## Exercise description
Transcribe the records below exactly as they appear, omitting any pictures.

## Information
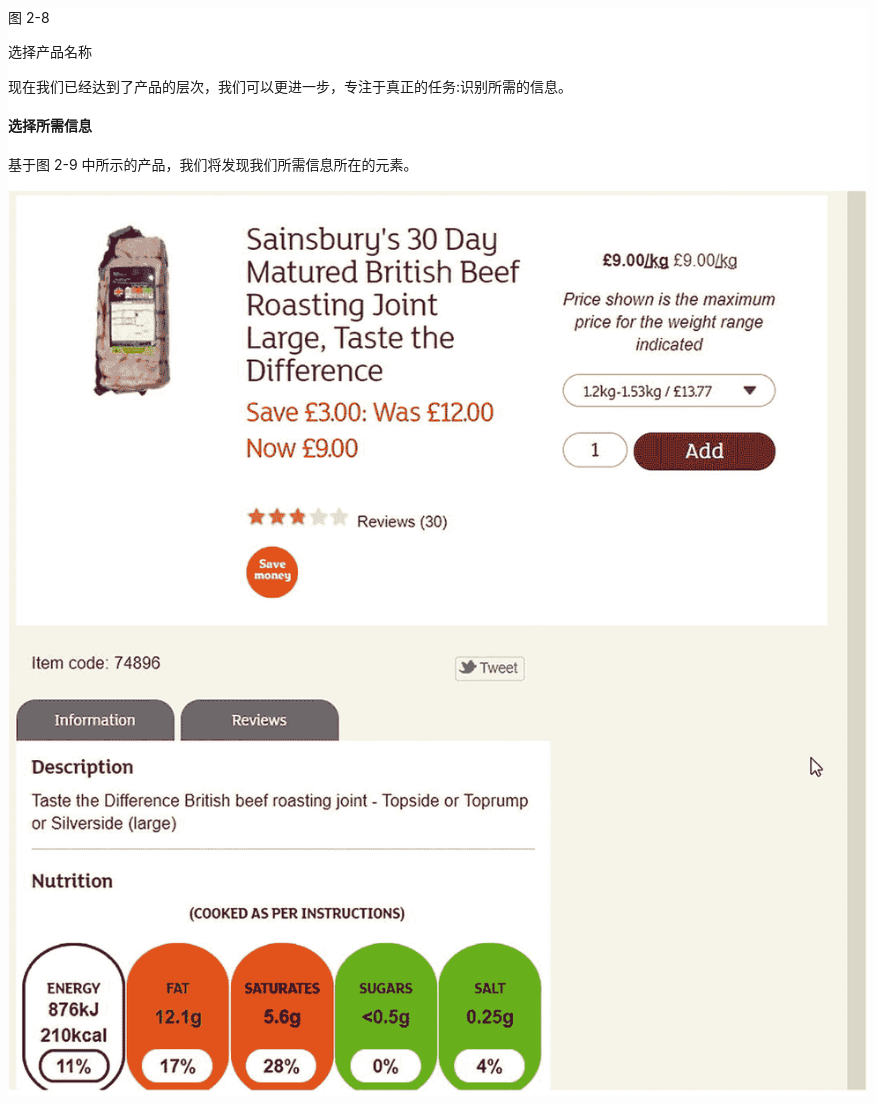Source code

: 图 2-8

选择产品名称

现在我们已经达到了产品的层次，我们可以更进一步，专注于真正的任务:识别所需的信息。

#### 选择所需信息

基于图 2-9 中所示的产品，我们将发现我们所需信息所在的元素。

![img/460350_1_En_2_Fig9_HTML.jpg](img/460350_1_En_2_Fig9_HTML.jpg)
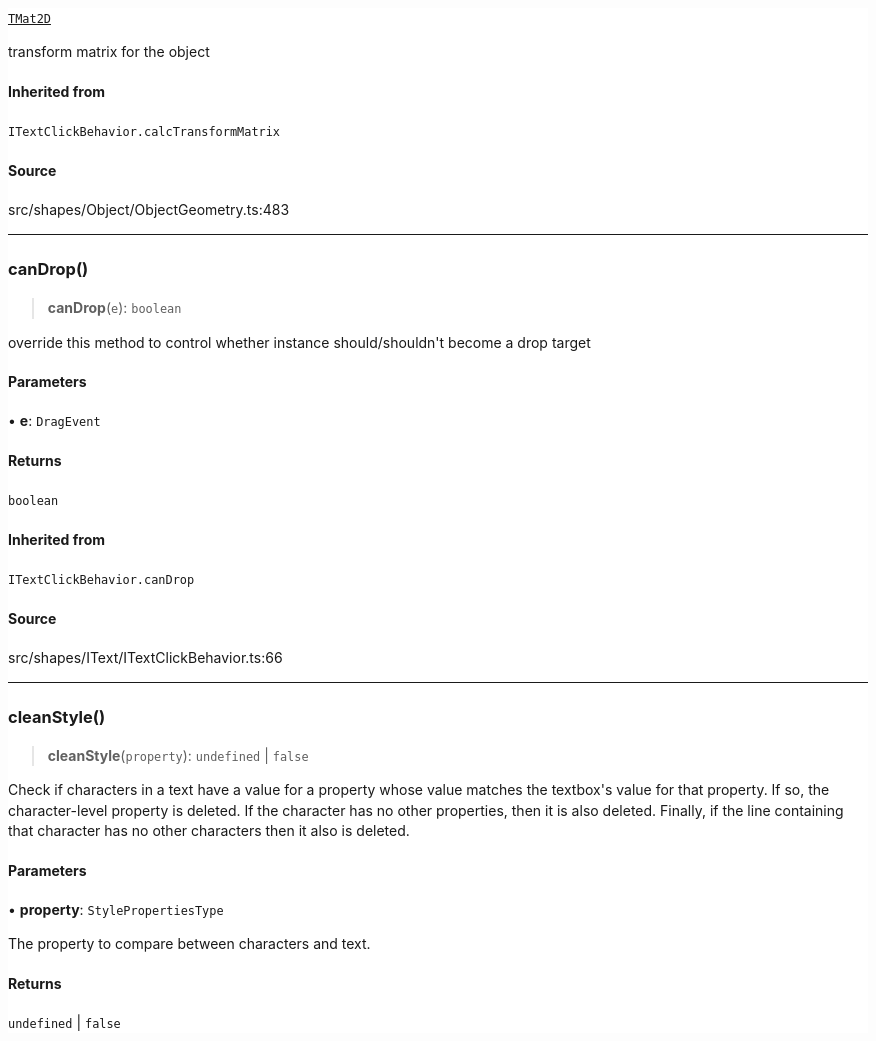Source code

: [`TMat2D`](../type-aliases/TMat2D.md)

transform matrix for the object

#### Inherited from

`ITextClickBehavior.calcTransformMatrix`

#### Source

src/shapes/Object/ObjectGeometry.ts:483

***

### canDrop()

> **canDrop**(`e`): `boolean`

override this method to control whether instance should/shouldn't become a drop target

#### Parameters

• **e**: `DragEvent`

#### Returns

`boolean`

#### Inherited from

`ITextClickBehavior.canDrop`

#### Source

src/shapes/IText/ITextClickBehavior.ts:66

***

### cleanStyle()

> **cleanStyle**(`property`): `undefined` \| `false`

Check if characters in a text have a value for a property
whose value matches the textbox's value for that property.  If so,
the character-level property is deleted.  If the character
has no other properties, then it is also deleted.  Finally,
if the line containing that character has no other characters
then it also is deleted.

#### Parameters

• **property**: `StylePropertiesType`

The property to compare between characters and text.

#### Returns

`undefined` \| `false`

## Answer space
Source code

: 图 2-8

选择产品名称

现在我们已经达到了产品的层次，我们可以更进一步，专注于真正的任务:识别所需的信息。

#### 选择所需信息

基于图 2-9 中所示的产品，我们将发现我们所需信息所在的元素。

![img/460350_1_En_2_Fig9_HTML.jpg](img/460350_1_En_2_Fig9_HTML.jpg)
Source code

: [`TMat2D`](../type-aliases/TMat2D.md)

transform matrix for the object

#### Inherited from

`ITextClickBehavior.calcTransformMatrix`

#### Source

src/shapes/Object/ObjectGeometry.ts:483

***

### canDrop()

> **canDrop**(`e`): `boolean`

override this method to control whether instance should/shouldn't become a drop target

#### Parameters

• **e**: `DragEvent`

#### Returns

`boolean`

#### Inherited from

`ITextClickBehavior.canDrop`

#### Source

src/shapes/IText/ITextClickBehavior.ts:66

***

### cleanStyle()

> **cleanStyle**(`property`): `undefined` \| `false`

Check if characters in a text have a value for a property
whose value matches the textbox's value for that property.  If so,
the character-level property is deleted.  If the character
has no other properties, then it is also deleted.  Finally,
if the line containing that character has no other characters
then it also is deleted.

#### Parameters

• **property**: `StylePropertiesType`

The property to compare between characters and text.

#### Returns

`undefined` \| `false`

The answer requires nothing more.